What lines of the listing below contain the word "canalizare"? Copy each of them out.

--- --- ---

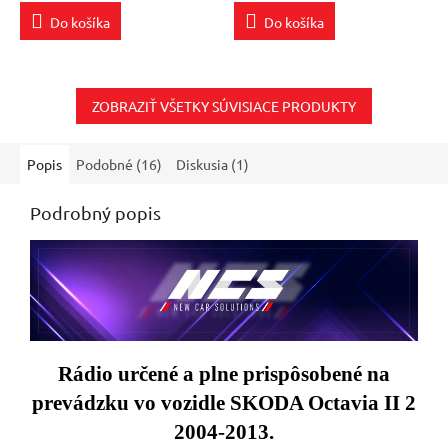
Do košíka
Do košíka
ZOBRAZIŤ VŠETKY SÚVISIACE PRODUKTY
Popis
Podobné (16)
Diskusia (1)
Podrobný popis
Rádio určené a plne prispôsobené na
prevádzku vo vozidle
SKODA Octavia II 2
2004-2013
.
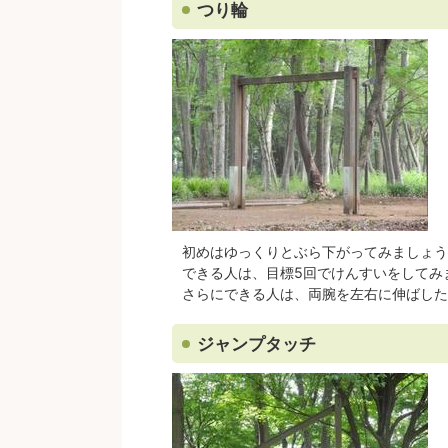
つり輪
初めはゆっくりとぶら下がってみましょう
できる人は、目標5回でけんすいをしてみ
さらにできる人は、両腕を左右に伸ばした
ジャンプタッチ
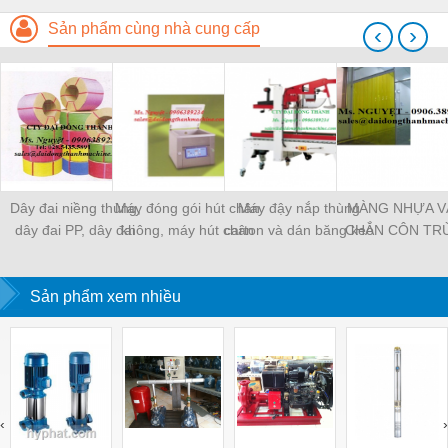
Sản phẩm cùng nhà cung cấp
‹
›
Dây đai niềng thùng,
Máy đóng gói hút chân
Máy đậy nắp thùng
MÀNG NHỰA V
dây đai PP, dây đai
không, máy hút chân
carton và dán băng keo
CHẮN CÔN TR
nhựa
không một buồng hút
tự động
MÀNG CHỊU N
KHO LẠNH, rèm
Sản phẩm xem nhiều
PVC
‹
›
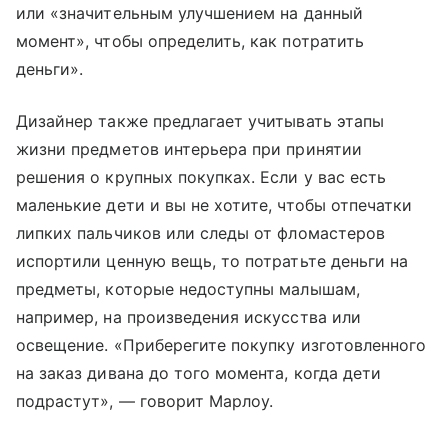
или «значительным улучшением на данный
момент», чтобы определить, как потратить
деньги».
Дизайнер также предлагает учитывать этапы
жизни предметов интерьера при принятии
решения о крупных покупках. Если у вас есть
маленькие дети и вы не хотите, чтобы отпечатки
липких пальчиков или следы от фломастеров
испортили ценную вещь, то потратьте деньги на
предметы, которые недоступны малышам,
например, на произведения искусства или
освещение. «Приберегите покупку изготовленного
на заказ дивана до того момента, когда дети
подрастут», — говорит Марлоу.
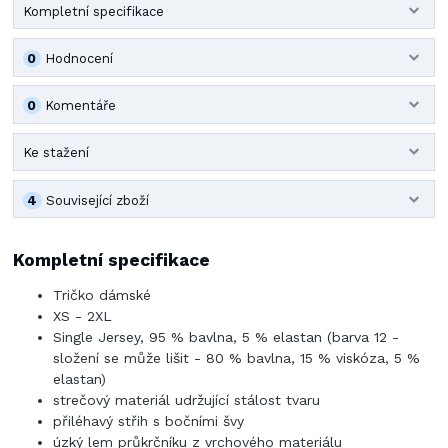
Kompletní specifikace
0
Hodnocení
0
Komentáře
Ke stažení
4
Související zboží
Kompletní specifikace
Tričko dámské
XS - 2XL
Single Jersey, 95 % bavlna, 5 % elastan (barva 12 -
složení se může lišit - 80 % bavlna, 15 % viskóza, 5 %
elastan)
strečový materiál udržující stálost tvaru
přiléhavý střih s bočními švy
úzký lem průkrčníku z vrchového materiálu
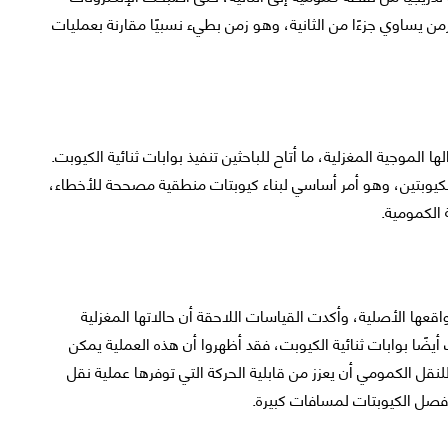
 يساوي جزءًا من الثانية، وهو زمن بطيء نسبيًا مقارنة بعمليات
 الموجية المغزلية، ما أتاح للباحثين تنفيذ بوابات ثنائية الكيوبت.
كيوبتين، وهو أمر أساسي لبناء كيوبتات منطقية مصححة للأخطاء،
 الكمومية.
واقعها الأصلية، وأكدت القياسات اللاحقة أن حالاتها المغزلية
يضًا بوابات ثنائية الكيوبت، فقد أظهروا أن هذه العملية يمكن
قل الكمومي أن يعزز من قابلية الحركة التي توفرها عملية نقل
 فصل الكيوبتات لمسافات كبيرة.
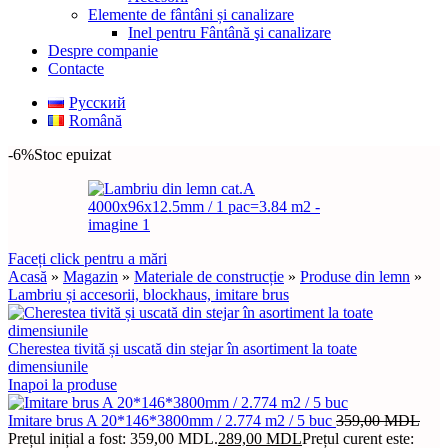
Elemente de fântâni și canalizare
Inel pentru Fântână şi canalizare
Despre companie
Contacte
Русский
Română
-6%
Stoc epuizat
Faceți click pentru a mări
Acasă
»
Magazin
»
Materiale de construcție
»
Produse din lemn
»
Lambriu și accesorii, blockhaus, imitare brus
Cherestea tivită și uscată din stejar în asortiment la toate
dimensiunile
Inapoi la produse
Imitare brus A 20*146*3800mm / 2.774 m2 / 5 buc
359,00
MDL
Prețul inițial a fost: 359,00 MDL.
289,00
MDL
Prețul curent este:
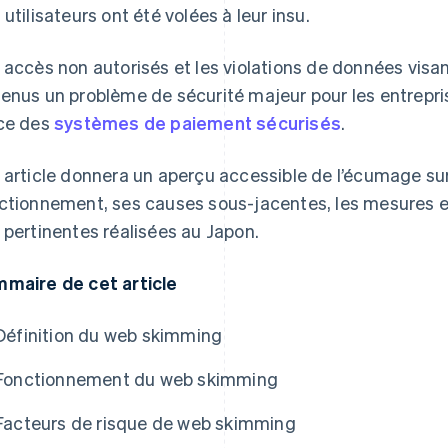
 utilisateurs ont été volées à leur insu.
 accès non autorisés et les violations de données visa
enus un problème de sécurité majeur pour les entrepris
ce des
systèmes de paiement sécurisés
.
 article donnera un aperçu accessible de l’écumage s
ctionnement, ses causes sous-jacentes, les mesures ef
 pertinentes réalisées au Japon.
maire de cet article
Définition du web skimming
Fonctionnement du web skimming
Facteurs de risque de web skimming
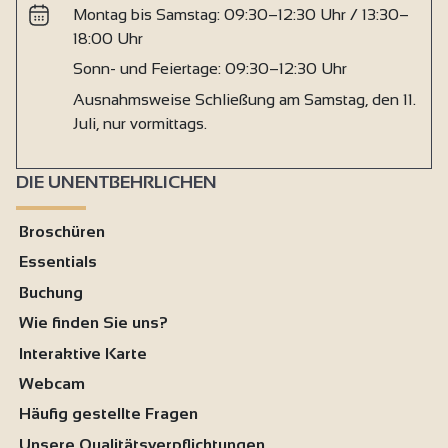
Montag bis Samstag: 09:30–12:30 Uhr / 13:30–
18:00 Uhr
Sonn- und Feiertage: 09:30–12:30 Uhr
Ausnahmsweise Schließung am Samstag, den 11.
Juli, nur vormittags.
DIE UNENTBEHRLICHEN
Broschüren
Essentials
Buchung
Wie finden Sie uns?
Interaktive Karte
Webcam
Häufig gestellte Fragen
Unsere Qualitätsverpflichtungen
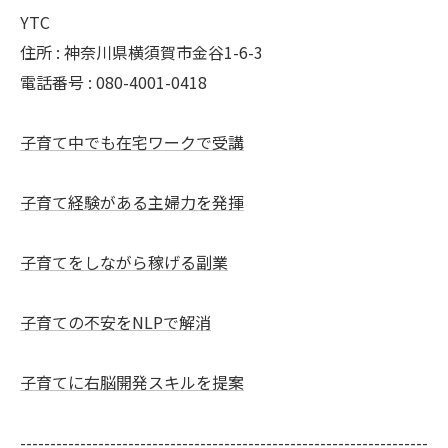
YTC
住所 : 神奈川県横須賀市金谷1-6-3
電話番号 : 080-4001-0418
子育て中でも在宅ワークで受講
子育て経験がある主婦力を発揮
子育てをしながら稼げる副業
子育ての不安をNLPで解消
子育てに右脳開発スキルを提案
--------------------------------------------------------------------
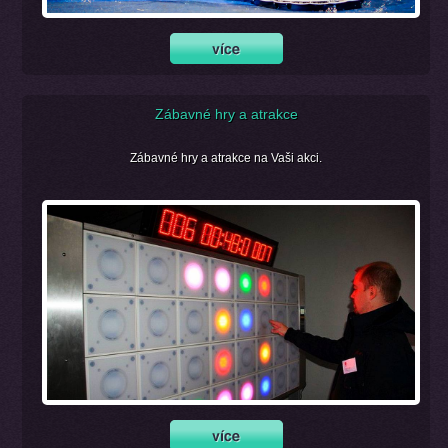
Zábavné hry a atrakce
Zábavné hry a atrakce na Vaši akci.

--- --- ---

• **RESULT BELOW**:
Elemente de fântâni și canalizare
Inel pentru Fântână şi canalizare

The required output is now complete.